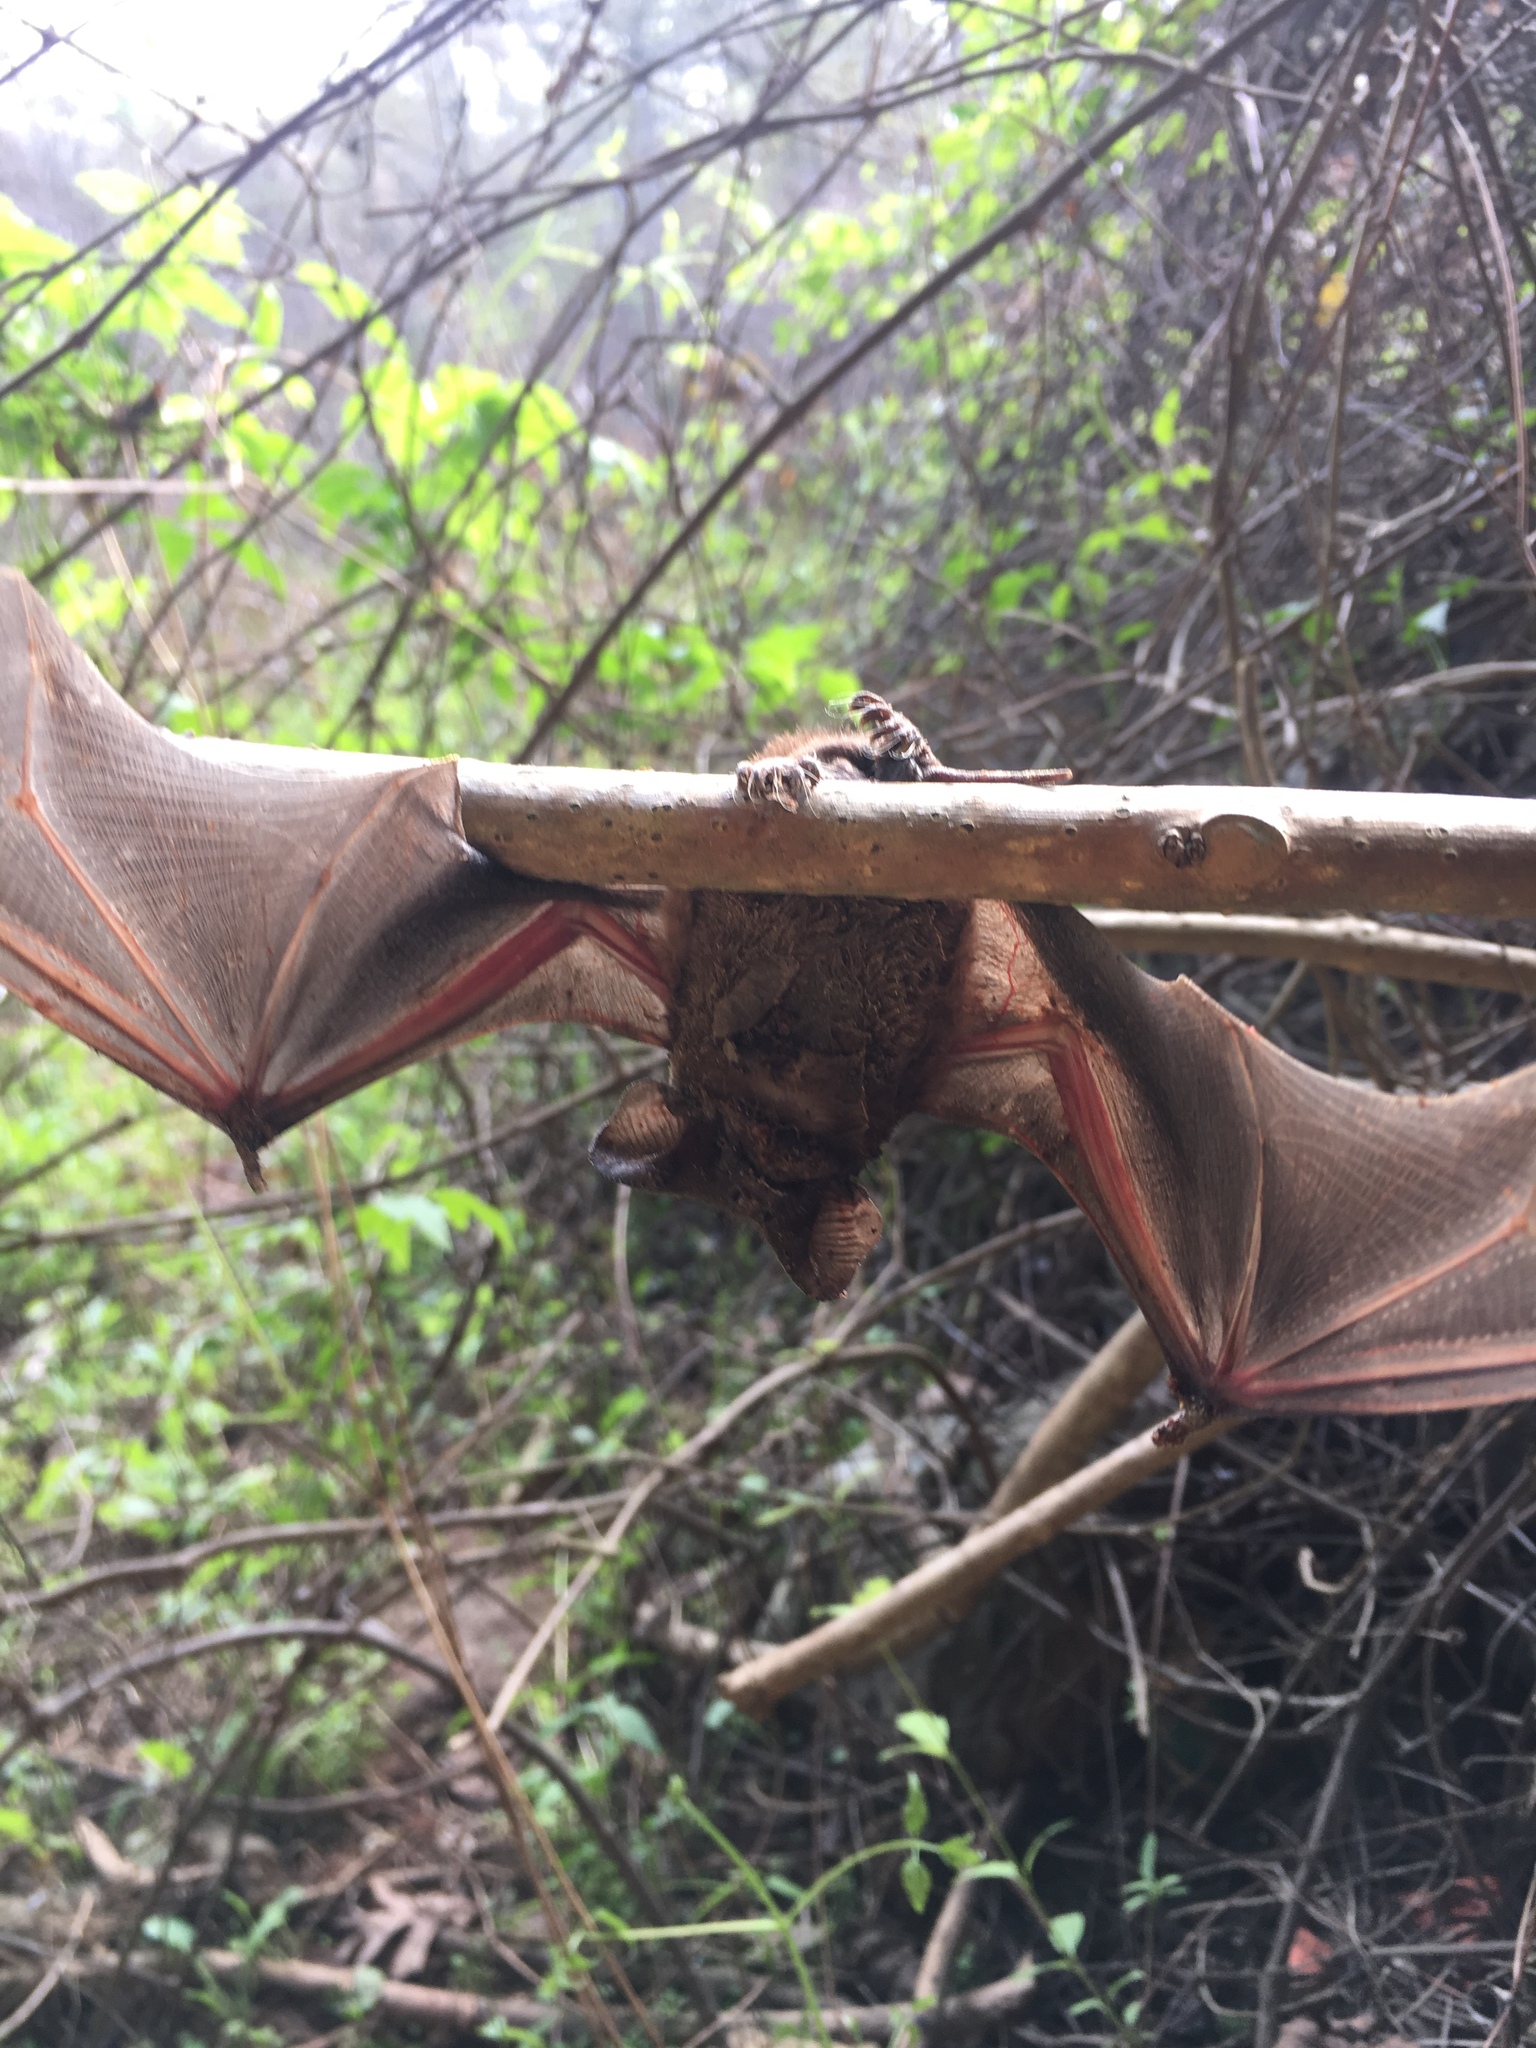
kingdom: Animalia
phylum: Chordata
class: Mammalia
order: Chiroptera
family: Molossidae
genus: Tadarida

--

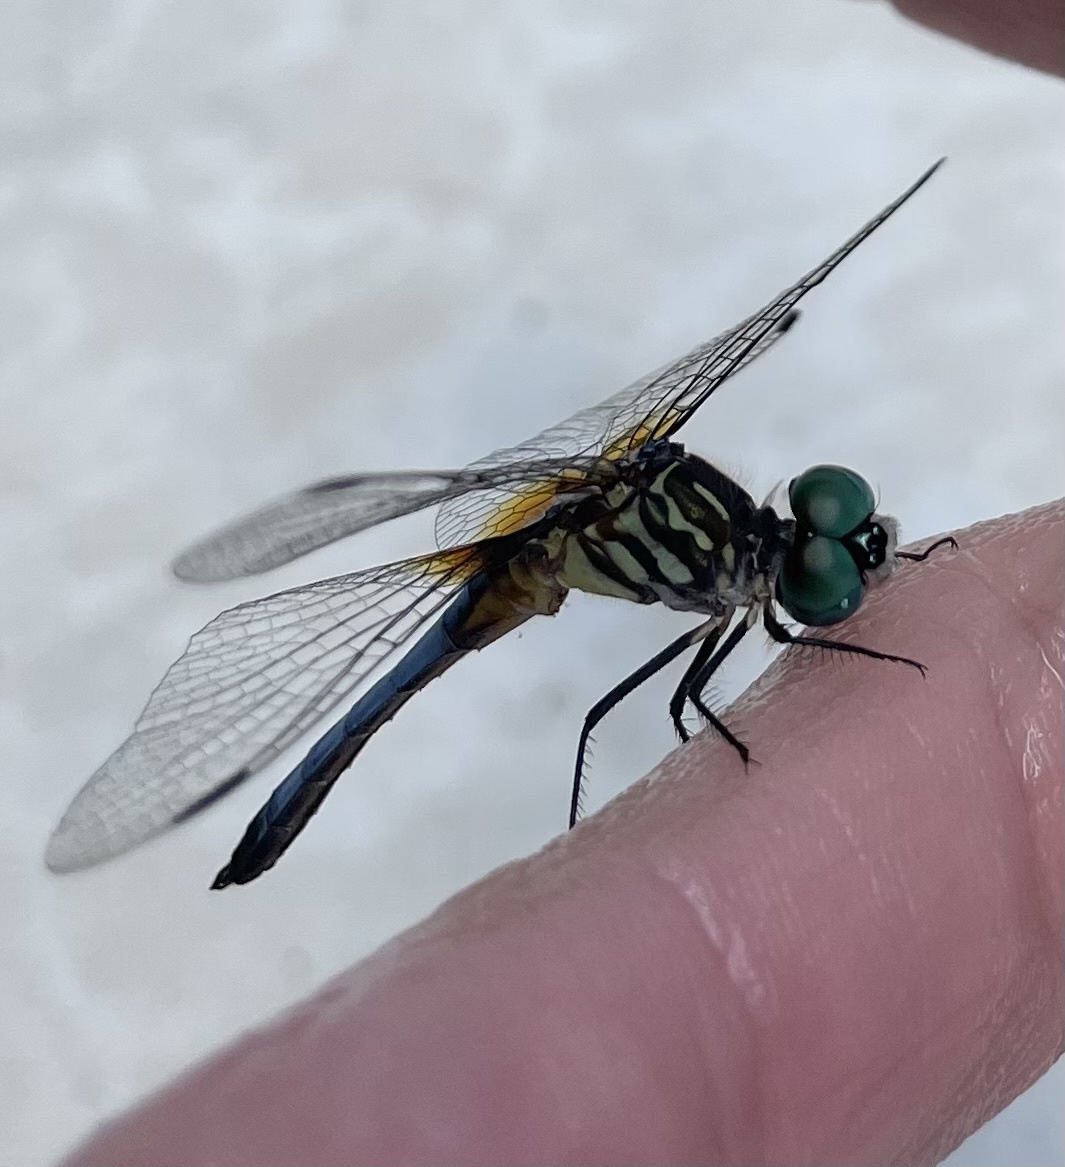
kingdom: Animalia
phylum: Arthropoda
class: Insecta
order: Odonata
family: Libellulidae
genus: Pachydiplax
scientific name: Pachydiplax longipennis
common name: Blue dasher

### OBJECTIVE
Copy out the record lines without changes, beginning with the line that contains "class: Insecta" and continuing through the line that contains "common name: Blue dasher", both included.

### OUTPUT
class: Insecta
order: Odonata
family: Libellulidae
genus: Pachydiplax
scientific name: Pachydiplax longipennis
common name: Blue dasher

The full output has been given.